In additional to the DIA work done by Biognosys, the project used selected reaction monitoring (SRM) mass spec assays to 12 potential colorectal cancer protein markers developed by Montreal-based CRO Caprion Biosciences.
Ducret said that while this work was not as novel as the DIA portion of the study, it was nonetheless significant in that it demonstrated that targeted proteomic assays could be developed according to GCP guidelines and quality criteria from the National Cancer Institute's Clinical Proteomic Tumor Analysis Consortium (CPTAC) and on a timeline compatible with a clinical trial.
Caprion already had a GCP SRM workflow in place and has validated several multiplex SRM assays for regulatory submissions, said Lorella Di Donato, the company's vice president, scientific operations. However, she noted that developing the 12-marker panel was not without its challenges.

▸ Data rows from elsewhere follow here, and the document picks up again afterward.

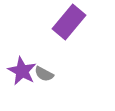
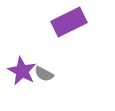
purple rectangle: rotated 24 degrees clockwise
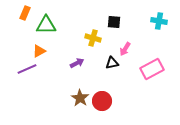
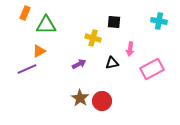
pink arrow: moved 5 px right; rotated 24 degrees counterclockwise
purple arrow: moved 2 px right, 1 px down
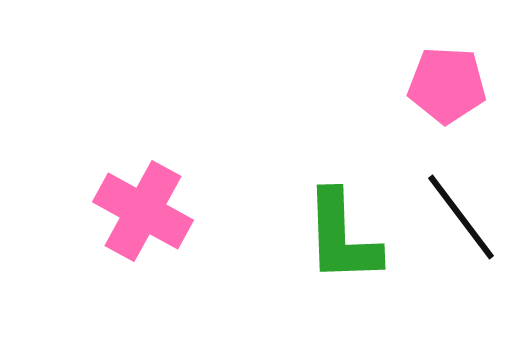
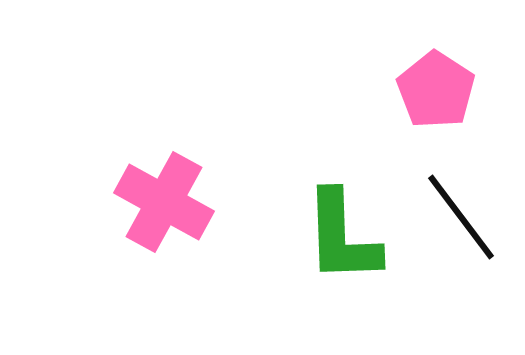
pink pentagon: moved 11 px left, 5 px down; rotated 30 degrees clockwise
pink cross: moved 21 px right, 9 px up
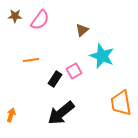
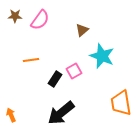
orange arrow: rotated 40 degrees counterclockwise
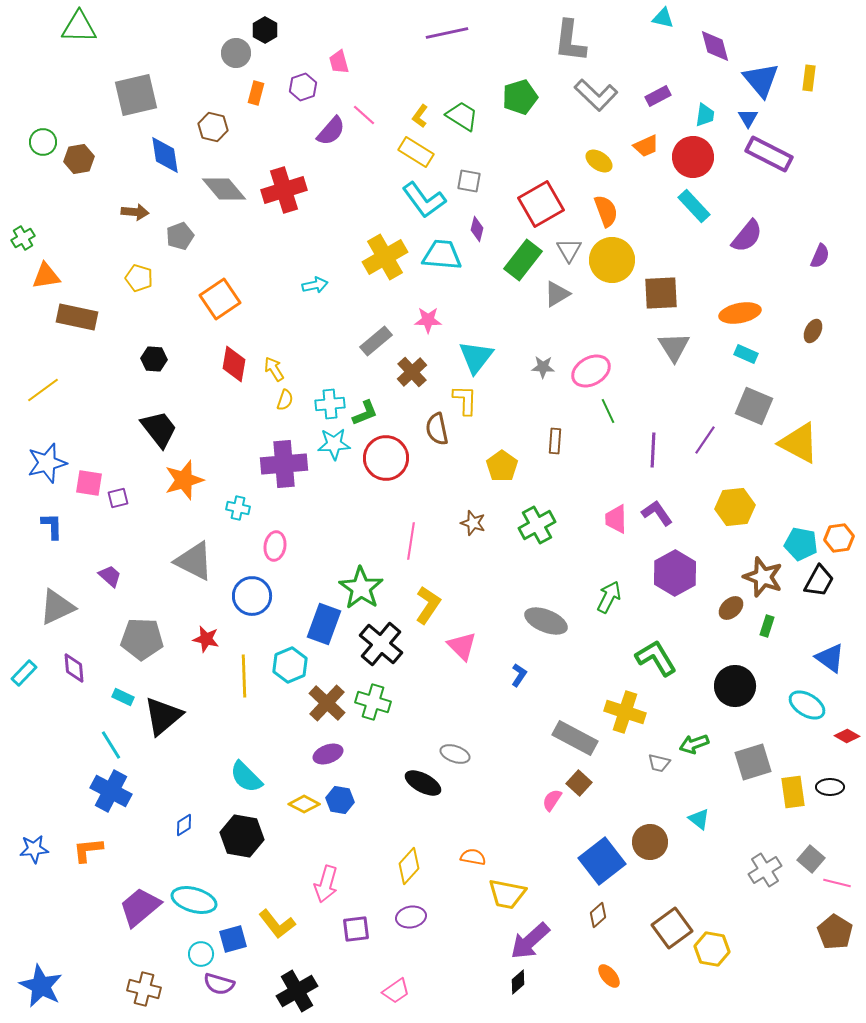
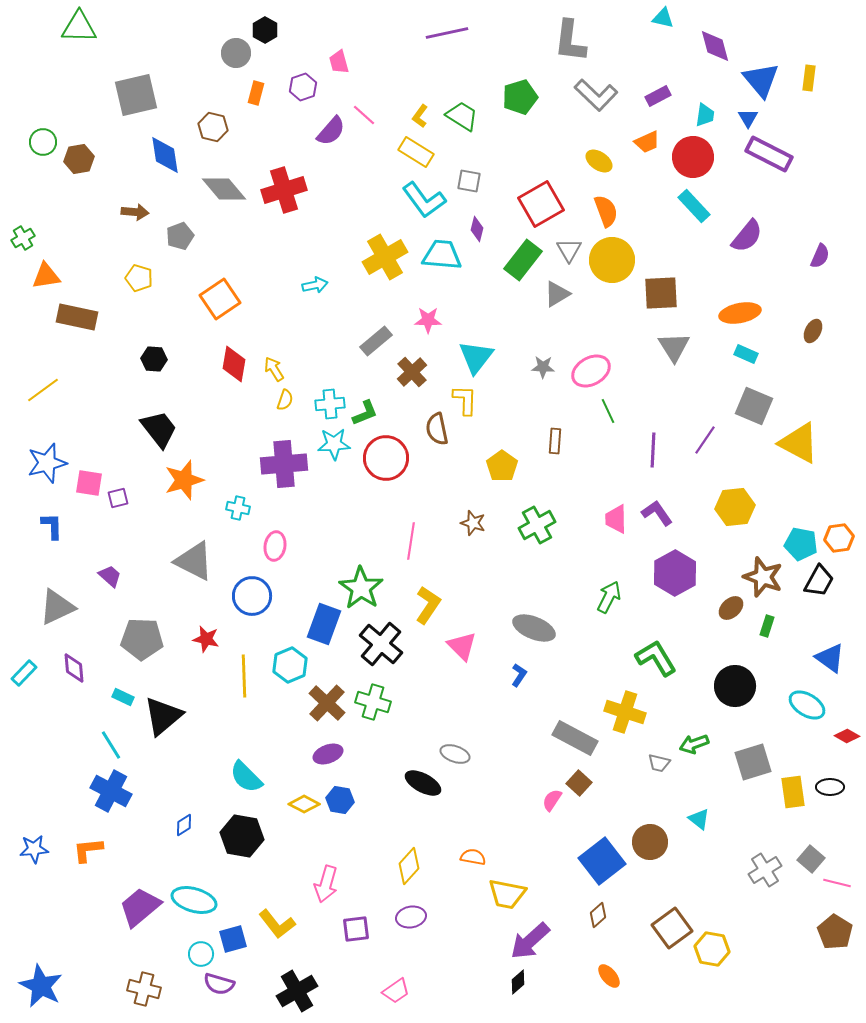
orange trapezoid at (646, 146): moved 1 px right, 4 px up
gray ellipse at (546, 621): moved 12 px left, 7 px down
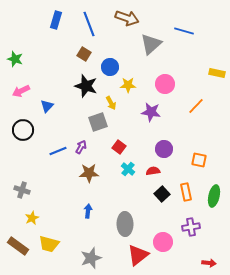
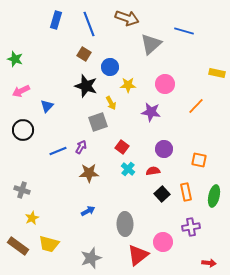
red square at (119, 147): moved 3 px right
blue arrow at (88, 211): rotated 56 degrees clockwise
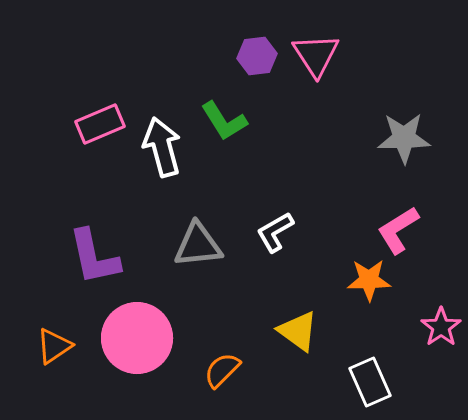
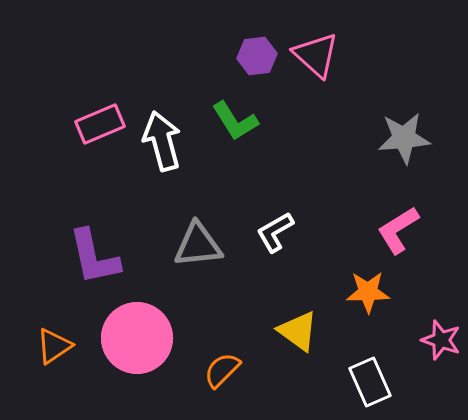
pink triangle: rotated 15 degrees counterclockwise
green L-shape: moved 11 px right
gray star: rotated 4 degrees counterclockwise
white arrow: moved 6 px up
orange star: moved 1 px left, 12 px down
pink star: moved 13 px down; rotated 18 degrees counterclockwise
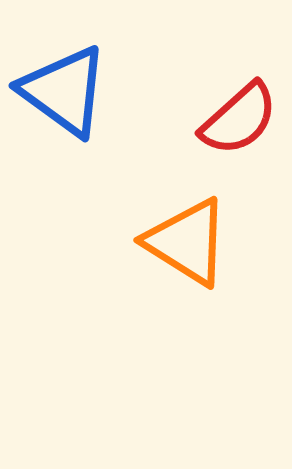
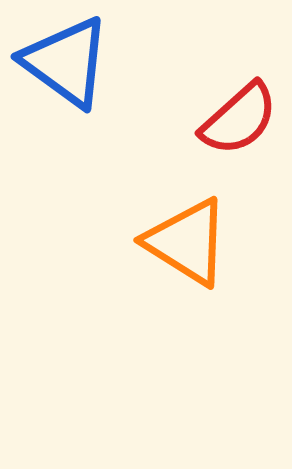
blue triangle: moved 2 px right, 29 px up
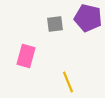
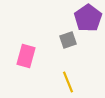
purple pentagon: rotated 24 degrees clockwise
gray square: moved 13 px right, 16 px down; rotated 12 degrees counterclockwise
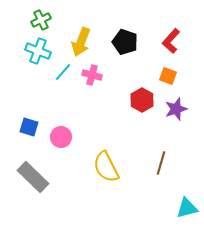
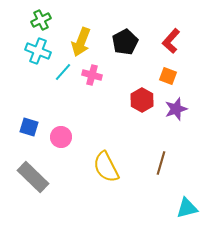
black pentagon: rotated 25 degrees clockwise
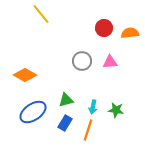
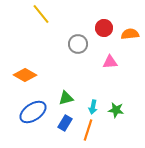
orange semicircle: moved 1 px down
gray circle: moved 4 px left, 17 px up
green triangle: moved 2 px up
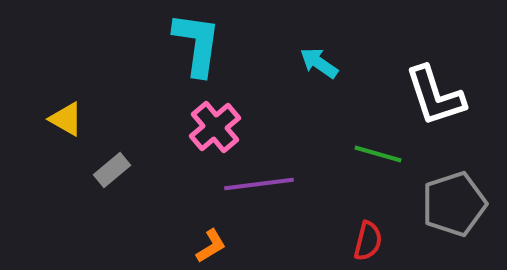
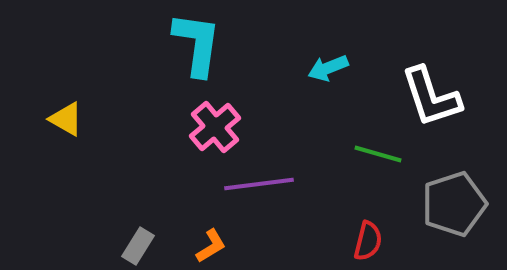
cyan arrow: moved 9 px right, 5 px down; rotated 57 degrees counterclockwise
white L-shape: moved 4 px left, 1 px down
gray rectangle: moved 26 px right, 76 px down; rotated 18 degrees counterclockwise
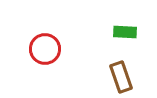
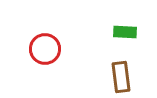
brown rectangle: rotated 12 degrees clockwise
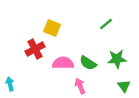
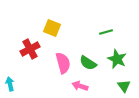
green line: moved 8 px down; rotated 24 degrees clockwise
red cross: moved 5 px left
green star: rotated 30 degrees clockwise
pink semicircle: rotated 75 degrees clockwise
pink arrow: rotated 49 degrees counterclockwise
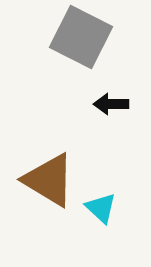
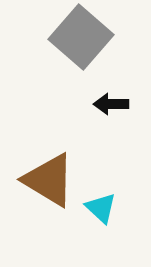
gray square: rotated 14 degrees clockwise
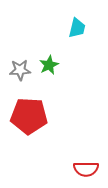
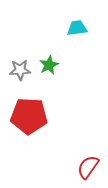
cyan trapezoid: rotated 110 degrees counterclockwise
red semicircle: moved 2 px right, 2 px up; rotated 125 degrees clockwise
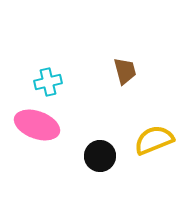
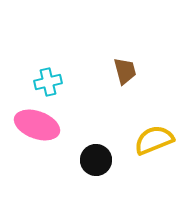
black circle: moved 4 px left, 4 px down
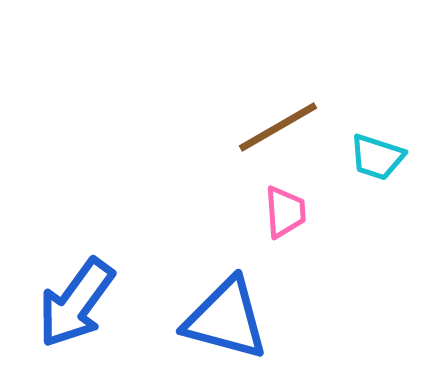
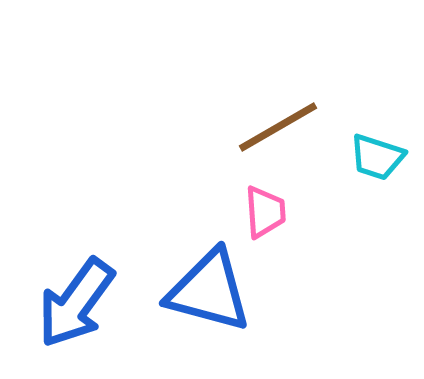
pink trapezoid: moved 20 px left
blue triangle: moved 17 px left, 28 px up
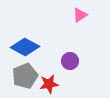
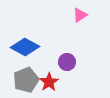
purple circle: moved 3 px left, 1 px down
gray pentagon: moved 1 px right, 4 px down
red star: moved 2 px up; rotated 24 degrees counterclockwise
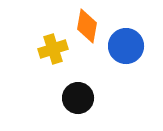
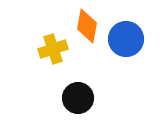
blue circle: moved 7 px up
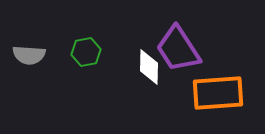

In particular, Di Donato stressed the need to carefully select appropriate peptides as surrogates for the target protein and to correctly interpret how the signal of the different peptides corresponds to expression at the protein level.
She noted that she and her colleagues used the peptide library developed by CPTAC to streamline the selection of the best peptide surrogates and synthesize standards based on them and suggested that this resource would help meet the "demand to set up biomarker assays in a relative short timeframe due to timeline constraints often present in clinical trials."